My ad blocker is probably preventing me from seeing google ads iframes, but you don't have to waste cycles with additional R functions to test for the presence of something. Let the optimized C functions in libxml2
(which underpins rvest
and the xml2
package) do the work for you and just wrap your XPath with boolean()
:
library(xml2)
pg <- read_html("http://www.funda.nl/")
xml_find_lgl(pg, "boolean(.//div[contains(@class, 'featured')])")
## [1] TRUE
xml_find_lgl(pg, "boolean(.//div[contains(@class, 'futured')])")
## [1] FALSE
One other issue you'll need to deal with is that the google ads iframes are most likely being generated after page-load with javascript, which means using RSelenium to grab the page source (you can then use this method with the resultant page source).
UPDATE
I found a page example with google_ads_iframe
in it:
pg <- read_html("http://codepen.io/anon/pen/Jtizx.html")
xml_find_lgl(pg, "boolean(.//div[iframe[contains(@id, 'google_ads_iframe')]])")
## [1] TRUE
xml_find_first(pg, "count(.//div[iframe[contains(@id, 'google_ads_iframe')]])")
## [1] 3
That's a rendered page, though, and I suspect you'll still need to use RSelenium to do the page grabbing. Here's how to do that (if you're on a reasonable operating system and have phantomjs installed, otherwise use it with Firefox):
library(RSelenium)
RSelenium::startServer()
phantom_js <- phantom(pjs_cmd='/usr/local/bin/phantomjs', extras=c("--ssl-protocol=any"))
capabilities <- list(phantomjs.page.settings.userAgent="Mozilla/5.0 (Macintosh; Intel Mac OS X 10_11_6) AppleWebKit/537.36 (KHTML, like Gecko) Chrome/53.0.2785.70 Safari/537.3")

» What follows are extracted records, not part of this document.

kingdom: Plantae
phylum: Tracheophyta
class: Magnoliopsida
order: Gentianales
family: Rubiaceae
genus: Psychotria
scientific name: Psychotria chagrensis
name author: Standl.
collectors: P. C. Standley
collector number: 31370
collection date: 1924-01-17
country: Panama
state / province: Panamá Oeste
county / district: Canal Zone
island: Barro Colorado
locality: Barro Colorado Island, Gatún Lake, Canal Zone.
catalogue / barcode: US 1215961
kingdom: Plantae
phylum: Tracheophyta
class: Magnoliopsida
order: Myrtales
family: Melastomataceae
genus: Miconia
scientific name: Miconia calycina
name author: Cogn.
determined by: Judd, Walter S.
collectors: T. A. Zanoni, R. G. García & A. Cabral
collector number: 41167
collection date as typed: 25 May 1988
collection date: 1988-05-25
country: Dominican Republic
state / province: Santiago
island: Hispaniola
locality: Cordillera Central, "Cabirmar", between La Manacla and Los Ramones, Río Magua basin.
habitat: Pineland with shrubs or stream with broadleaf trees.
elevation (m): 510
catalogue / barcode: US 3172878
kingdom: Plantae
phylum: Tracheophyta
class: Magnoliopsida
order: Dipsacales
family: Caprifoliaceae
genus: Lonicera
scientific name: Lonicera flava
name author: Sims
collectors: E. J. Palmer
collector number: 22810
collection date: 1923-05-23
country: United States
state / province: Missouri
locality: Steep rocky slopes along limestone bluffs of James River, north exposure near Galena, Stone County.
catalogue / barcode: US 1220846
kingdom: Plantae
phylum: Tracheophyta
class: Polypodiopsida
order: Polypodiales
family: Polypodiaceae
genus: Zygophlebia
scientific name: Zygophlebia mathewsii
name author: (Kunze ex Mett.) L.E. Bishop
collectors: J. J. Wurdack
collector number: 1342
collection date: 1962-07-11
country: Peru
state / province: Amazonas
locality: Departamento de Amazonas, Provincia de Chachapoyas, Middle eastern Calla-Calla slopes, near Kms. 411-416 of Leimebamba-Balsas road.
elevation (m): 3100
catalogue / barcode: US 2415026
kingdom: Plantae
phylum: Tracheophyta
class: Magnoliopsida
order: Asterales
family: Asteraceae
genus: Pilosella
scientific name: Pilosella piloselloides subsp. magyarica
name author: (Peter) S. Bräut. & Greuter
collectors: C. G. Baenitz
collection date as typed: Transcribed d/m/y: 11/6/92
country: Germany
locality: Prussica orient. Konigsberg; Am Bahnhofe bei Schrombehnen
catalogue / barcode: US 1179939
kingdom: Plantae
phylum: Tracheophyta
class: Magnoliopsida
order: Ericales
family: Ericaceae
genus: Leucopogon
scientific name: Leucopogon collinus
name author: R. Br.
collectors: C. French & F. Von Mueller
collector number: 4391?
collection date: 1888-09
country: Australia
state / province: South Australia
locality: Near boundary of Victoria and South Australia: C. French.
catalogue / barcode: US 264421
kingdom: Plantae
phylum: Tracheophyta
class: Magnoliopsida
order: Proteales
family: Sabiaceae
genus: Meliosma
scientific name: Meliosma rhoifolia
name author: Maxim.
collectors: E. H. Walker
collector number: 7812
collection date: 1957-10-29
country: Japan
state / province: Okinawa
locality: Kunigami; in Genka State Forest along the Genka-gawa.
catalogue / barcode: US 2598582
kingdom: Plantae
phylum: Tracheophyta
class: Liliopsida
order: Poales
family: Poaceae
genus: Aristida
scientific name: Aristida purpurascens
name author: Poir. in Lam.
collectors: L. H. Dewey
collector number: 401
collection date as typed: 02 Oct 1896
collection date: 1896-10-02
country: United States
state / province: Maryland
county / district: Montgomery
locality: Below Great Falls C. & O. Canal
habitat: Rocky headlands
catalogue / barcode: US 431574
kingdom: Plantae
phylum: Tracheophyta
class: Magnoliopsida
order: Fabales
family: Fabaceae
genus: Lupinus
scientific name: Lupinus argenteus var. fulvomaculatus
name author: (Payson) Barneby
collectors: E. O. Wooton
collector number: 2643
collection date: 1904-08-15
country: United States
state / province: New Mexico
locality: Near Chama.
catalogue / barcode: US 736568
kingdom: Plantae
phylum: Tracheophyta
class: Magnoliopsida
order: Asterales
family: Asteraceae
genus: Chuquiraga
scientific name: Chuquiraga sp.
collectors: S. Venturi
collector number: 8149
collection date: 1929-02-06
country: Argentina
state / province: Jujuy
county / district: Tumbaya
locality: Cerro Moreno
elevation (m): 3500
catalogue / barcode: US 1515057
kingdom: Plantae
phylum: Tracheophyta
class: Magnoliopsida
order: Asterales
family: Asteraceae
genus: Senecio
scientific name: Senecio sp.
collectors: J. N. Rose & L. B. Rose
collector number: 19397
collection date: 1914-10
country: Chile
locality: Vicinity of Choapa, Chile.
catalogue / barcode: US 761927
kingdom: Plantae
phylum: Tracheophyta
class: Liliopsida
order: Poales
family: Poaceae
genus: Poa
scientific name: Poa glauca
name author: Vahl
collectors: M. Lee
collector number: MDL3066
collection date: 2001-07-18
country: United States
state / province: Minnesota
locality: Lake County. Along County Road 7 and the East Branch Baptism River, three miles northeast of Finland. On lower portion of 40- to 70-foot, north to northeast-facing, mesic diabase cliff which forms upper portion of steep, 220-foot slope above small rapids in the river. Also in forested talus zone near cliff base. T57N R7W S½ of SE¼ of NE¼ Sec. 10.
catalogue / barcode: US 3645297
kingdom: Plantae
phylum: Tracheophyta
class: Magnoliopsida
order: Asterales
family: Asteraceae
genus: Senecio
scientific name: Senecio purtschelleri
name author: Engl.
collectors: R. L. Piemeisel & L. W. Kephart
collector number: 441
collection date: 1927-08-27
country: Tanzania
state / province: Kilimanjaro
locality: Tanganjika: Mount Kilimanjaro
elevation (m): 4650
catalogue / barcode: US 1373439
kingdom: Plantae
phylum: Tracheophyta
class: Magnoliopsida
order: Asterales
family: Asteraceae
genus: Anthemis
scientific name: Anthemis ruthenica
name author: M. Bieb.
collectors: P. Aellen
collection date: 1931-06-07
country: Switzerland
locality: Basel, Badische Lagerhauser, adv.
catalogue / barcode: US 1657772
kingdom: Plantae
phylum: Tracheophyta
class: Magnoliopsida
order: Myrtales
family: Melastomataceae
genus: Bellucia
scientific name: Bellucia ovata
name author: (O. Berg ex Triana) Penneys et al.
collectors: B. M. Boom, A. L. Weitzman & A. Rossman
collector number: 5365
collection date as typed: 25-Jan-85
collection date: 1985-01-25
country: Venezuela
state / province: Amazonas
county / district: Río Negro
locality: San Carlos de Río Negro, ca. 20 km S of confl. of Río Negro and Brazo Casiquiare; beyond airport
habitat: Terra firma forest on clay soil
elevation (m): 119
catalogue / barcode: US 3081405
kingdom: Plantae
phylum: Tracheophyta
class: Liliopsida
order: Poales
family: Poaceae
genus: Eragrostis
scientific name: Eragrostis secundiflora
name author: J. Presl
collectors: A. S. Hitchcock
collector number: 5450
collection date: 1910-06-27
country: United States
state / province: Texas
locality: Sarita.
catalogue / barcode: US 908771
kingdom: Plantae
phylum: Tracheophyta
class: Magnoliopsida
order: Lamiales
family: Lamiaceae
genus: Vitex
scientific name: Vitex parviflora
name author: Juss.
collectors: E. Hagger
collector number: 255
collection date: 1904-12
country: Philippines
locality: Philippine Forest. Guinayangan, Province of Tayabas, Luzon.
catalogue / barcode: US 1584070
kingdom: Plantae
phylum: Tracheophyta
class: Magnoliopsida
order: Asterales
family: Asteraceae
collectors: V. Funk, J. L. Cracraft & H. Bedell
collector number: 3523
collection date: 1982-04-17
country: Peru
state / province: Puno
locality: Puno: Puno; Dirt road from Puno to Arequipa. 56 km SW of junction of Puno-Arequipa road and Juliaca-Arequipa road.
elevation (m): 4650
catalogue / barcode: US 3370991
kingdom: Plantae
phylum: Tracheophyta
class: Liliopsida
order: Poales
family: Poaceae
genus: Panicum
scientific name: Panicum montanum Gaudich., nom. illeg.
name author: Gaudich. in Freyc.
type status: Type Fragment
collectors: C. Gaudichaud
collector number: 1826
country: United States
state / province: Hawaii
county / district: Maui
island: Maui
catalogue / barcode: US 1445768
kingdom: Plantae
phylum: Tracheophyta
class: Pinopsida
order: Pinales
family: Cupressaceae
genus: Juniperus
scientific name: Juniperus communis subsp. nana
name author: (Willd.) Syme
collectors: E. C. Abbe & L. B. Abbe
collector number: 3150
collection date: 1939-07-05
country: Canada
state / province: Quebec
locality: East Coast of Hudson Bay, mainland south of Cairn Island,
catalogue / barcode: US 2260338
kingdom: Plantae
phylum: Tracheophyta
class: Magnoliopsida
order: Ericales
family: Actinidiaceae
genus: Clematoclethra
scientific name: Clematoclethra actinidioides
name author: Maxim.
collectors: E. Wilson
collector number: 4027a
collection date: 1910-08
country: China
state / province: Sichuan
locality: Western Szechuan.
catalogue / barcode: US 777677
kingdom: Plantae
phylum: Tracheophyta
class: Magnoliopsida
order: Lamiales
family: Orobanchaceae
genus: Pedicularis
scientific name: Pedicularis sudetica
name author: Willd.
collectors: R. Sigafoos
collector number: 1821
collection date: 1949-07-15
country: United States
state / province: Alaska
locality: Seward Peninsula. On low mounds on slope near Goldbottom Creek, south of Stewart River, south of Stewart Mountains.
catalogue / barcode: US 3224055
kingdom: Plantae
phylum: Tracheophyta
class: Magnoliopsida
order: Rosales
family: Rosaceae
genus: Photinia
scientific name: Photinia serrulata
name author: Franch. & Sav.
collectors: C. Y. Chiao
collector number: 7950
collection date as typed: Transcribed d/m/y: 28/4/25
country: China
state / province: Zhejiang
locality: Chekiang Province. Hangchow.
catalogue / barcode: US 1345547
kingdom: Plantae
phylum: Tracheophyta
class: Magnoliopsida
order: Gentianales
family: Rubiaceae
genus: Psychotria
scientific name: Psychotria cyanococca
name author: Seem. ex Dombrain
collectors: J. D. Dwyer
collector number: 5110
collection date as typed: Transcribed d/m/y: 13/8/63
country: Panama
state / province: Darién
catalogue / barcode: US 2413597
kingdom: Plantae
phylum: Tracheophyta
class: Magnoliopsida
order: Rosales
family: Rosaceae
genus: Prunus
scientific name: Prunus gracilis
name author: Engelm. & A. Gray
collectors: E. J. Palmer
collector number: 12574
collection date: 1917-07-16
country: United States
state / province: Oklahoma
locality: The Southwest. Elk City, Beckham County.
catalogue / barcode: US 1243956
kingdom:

remDr <- remoteDriver(browserName = "phantomjs", extraCapabilities=capabilities)
remDr$open()
remDr$navigate(URL)
raw_html <- remDr$getPageSource()[[1]]
pg <- read_html()
...
# eventually (when done)
phantom_js$stop()
NOTE
The XPath I used with the codepen example (since it has a google ads iframe) was necessary. Here's the snippet where the iframe exists:
<div id="div-gpt-ad-1379506098645-3" style="width:720px;margin-left:auto;margin-right:auto;display:none;">
<script type="text/javascript">
googletag.cmd.push(function() { googletag.display('div-gpt-ad-1379506098645-3'); });
</script>
<iframe id="google_ads_iframe_/16833175/SmallPS_0" name="google_ads_iframe_/16833175/SmallPS_0" width="723" height="170" scrolling="no" marginwidth="0" marginheight="0" frameborder="0" src="javascript:"<html><body style='background:transparent'></body></html>"" style="border: 0px; vertical-align: bottom;"></iframe></div>
The iframe
tag is a child of the div
so if you want to target the div
first you then have to add the child target if you want to find an attribute in it.